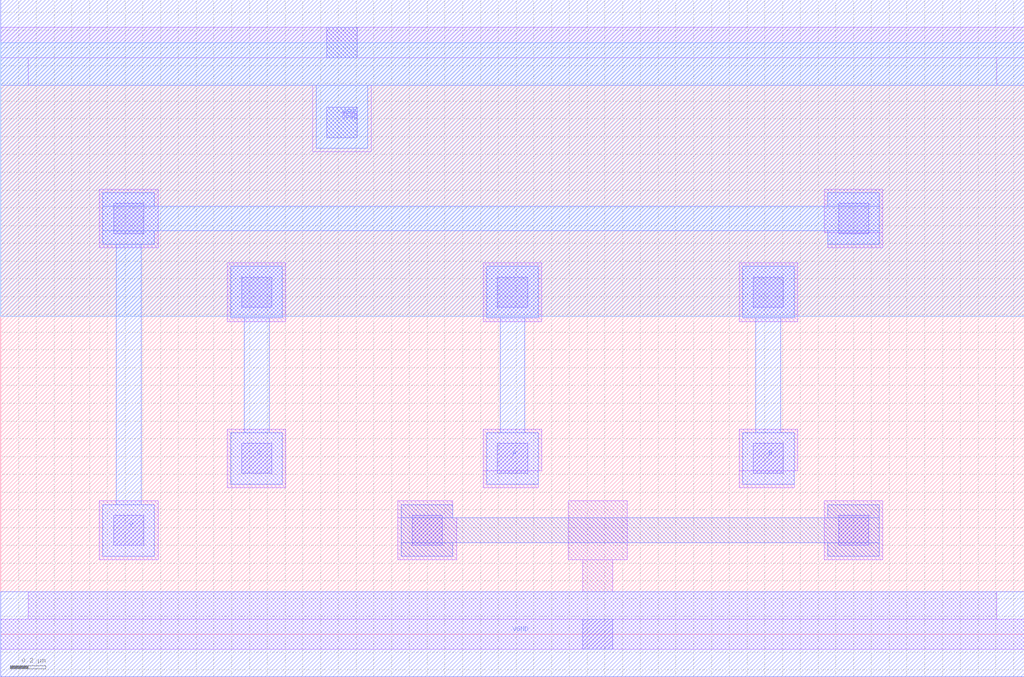
<source format=lef>
VERSION 5.7 ;
  NOWIREEXTENSIONATPIN ON ;
  DIVIDERCHAR "/" ;
  BUSBITCHARS "[]" ;
MACRO OAI21X1
  CLASS CORE ;
  FOREIGN OAI21X1 ;
  ORIGIN 0.000 0.000 ;
  SIZE 5.760 BY 3.330 ;
  SYMMETRY X Y ;
  SITE unit ;
  PIN A
    ANTENNAGATEAREA 0.189000 ;
    PORT
      LAYER met1 ;
        RECT 2.735 1.780 3.025 2.070 ;
        RECT 2.810 1.135 2.950 1.780 ;
        RECT 2.735 0.845 3.025 1.135 ;
    END
  END A
  PIN B
    ANTENNAGATEAREA 0.189000 ;
    PORT
      LAYER met1 ;
        RECT 4.175 1.780 4.465 2.070 ;
        RECT 4.250 1.135 4.390 1.780 ;
        RECT 4.175 0.845 4.465 1.135 ;
    END
  END B
  PIN C
    ANTENNAGATEAREA 0.189000 ;
    PORT
      LAYER met1 ;
        RECT 1.295 1.780 1.585 2.070 ;
        RECT 1.370 1.135 1.510 1.780 ;
        RECT 1.295 0.845 1.585 1.135 ;
    END
  END C
  PIN VGND
    ANTENNADIFFAREA 0.562100 ;
    PORT
      LAYER met1 ;
        RECT 0.000 -0.240 5.760 0.240 ;
    END
    PORT
      LAYER met1 ;
        RECT 0.000 3.090 5.760 3.570 ;
        RECT 1.775 2.735 2.065 3.090 ;
    END
  END VGND
  PIN VPWR
    ANTENNADIFFAREA 1.083600 ;
    PORT
      LAYER li1 ;
        RECT 0.000 3.245 5.760 3.415 ;
        RECT 0.155 3.090 5.605 3.245 ;
        RECT 1.755 2.715 2.085 3.090 ;
      LAYER mcon ;
        RECT 1.835 3.245 2.005 3.415 ;
        RECT 1.835 2.795 2.005 2.965 ;
    END
  END VPWR
  PIN Y
    ANTENNADIFFAREA 1.711200 ;
    PORT
      LAYER met1 ;
        RECT 0.575 2.410 0.865 2.485 ;
        RECT 4.655 2.410 4.945 2.485 ;
        RECT 0.575 2.270 4.945 2.410 ;
        RECT 0.575 2.195 0.865 2.270 ;
        RECT 4.655 2.195 4.945 2.270 ;
        RECT 0.650 0.730 0.790 2.195 ;
        RECT 0.575 0.440 0.865 0.730 ;
    END
  END Y
  OBS
      LAYER nwell ;
        RECT 0.000 1.790 5.760 3.330 ;
      LAYER li1 ;
        RECT 0.555 2.175 0.885 2.505 ;
        RECT 4.635 2.260 4.965 2.505 ;
        RECT 4.655 2.175 4.965 2.260 ;
        RECT 1.275 1.760 1.605 2.090 ;
        RECT 2.715 1.760 3.045 2.090 ;
        RECT 4.155 1.760 4.485 2.090 ;
        RECT 1.275 0.825 1.605 1.155 ;
        RECT 2.715 0.920 3.045 1.155 ;
        RECT 4.155 0.920 4.485 1.155 ;
        RECT 2.715 0.825 3.025 0.920 ;
        RECT 4.155 0.825 4.465 0.920 ;
        RECT 0.555 0.420 0.885 0.750 ;
        RECT 2.235 0.655 2.545 0.750 ;
        RECT 2.235 0.420 2.565 0.655 ;
        RECT 3.195 0.420 3.525 0.750 ;
        RECT 4.635 0.420 4.965 0.750 ;
        RECT 3.275 0.240 3.445 0.420 ;
        RECT 0.155 0.085 5.605 0.240 ;
        RECT 0.000 -0.085 5.760 0.085 ;
      LAYER mcon ;
        RECT 0.635 2.255 0.805 2.425 ;
        RECT 4.715 2.255 4.885 2.425 ;
        RECT 1.355 1.840 1.525 2.010 ;
        RECT 2.795 1.840 2.965 2.010 ;
        RECT 4.235 1.840 4.405 2.010 ;
        RECT 1.355 0.905 1.525 1.075 ;
        RECT 2.795 0.905 2.965 1.075 ;
        RECT 4.235 0.905 4.405 1.075 ;
        RECT 0.635 0.500 0.805 0.670 ;
        RECT 2.315 0.500 2.485 0.670 ;
        RECT 4.715 0.500 4.885 0.670 ;
        RECT 3.275 -0.085 3.445 0.085 ;
      LAYER met1 ;
        RECT 2.255 0.655 2.545 0.730 ;
        RECT 4.655 0.655 4.945 0.730 ;
        RECT 2.255 0.515 4.945 0.655 ;
        RECT 2.255 0.440 2.545 0.515 ;
        RECT 4.655 0.440 4.945 0.515 ;
  END
END OAI21X1
END LIBRARY


</source>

== == ==

### Task brief
Print each line of the listing, starting at its first and ending with the line that holds "RECT 1.835 2.795 2.005 2.965 ;", but skip any pictures.

### Response to the task
<source format=lef>
VERSION 5.7 ;
  NOWIREEXTENSIONATPIN ON ;
  DIVIDERCHAR "/" ;
  BUSBITCHARS "[]" ;
MACRO OAI21X1
  CLASS CORE ;
  FOREIGN OAI21X1 ;
  ORIGIN 0.000 0.000 ;
  SIZE 5.760 BY 3.330 ;
  SYMMETRY X Y ;
  SITE unit ;
  PIN A
    ANTENNAGATEAREA 0.189000 ;
    PORT
      LAYER met1 ;
        RECT 2.735 1.780 3.025 2.070 ;
        RECT 2.810 1.135 2.950 1.780 ;
        RECT 2.735 0.845 3.025 1.135 ;
    END
  END A
  PIN B
    ANTENNAGATEAREA 0.189000 ;
    PORT
      LAYER met1 ;
        RECT 4.175 1.780 4.465 2.070 ;
        RECT 4.250 1.135 4.390 1.780 ;
        RECT 4.175 0.845 4.465 1.135 ;
    END
  END B
  PIN C
    ANTENNAGATEAREA 0.189000 ;
    PORT
      LAYER met1 ;
        RECT 1.295 1.780 1.585 2.070 ;
        RECT 1.370 1.135 1.510 1.780 ;
        RECT 1.295 0.845 1.585 1.135 ;
    END
  END C
  PIN VGND
    ANTENNADIFFAREA 0.562100 ;
    PORT
      LAYER met1 ;
        RECT 0.000 -0.240 5.760 0.240 ;
    END
    PORT
      LAYER met1 ;
        RECT 0.000 3.090 5.760 3.570 ;
        RECT 1.775 2.735 2.065 3.090 ;
    END
  END VGND
  PIN VPWR
    ANTENNADIFFAREA 1.083600 ;
    PORT
      LAYER li1 ;
        RECT 0.000 3.245 5.760 3.415 ;
        RECT 0.155 3.090 5.605 3.245 ;
        RECT 1.755 2.715 2.085 3.090 ;
      LAYER mcon ;
        RECT 1.835 3.245 2.005 3.415 ;
        RECT 1.835 2.795 2.005 2.965 ;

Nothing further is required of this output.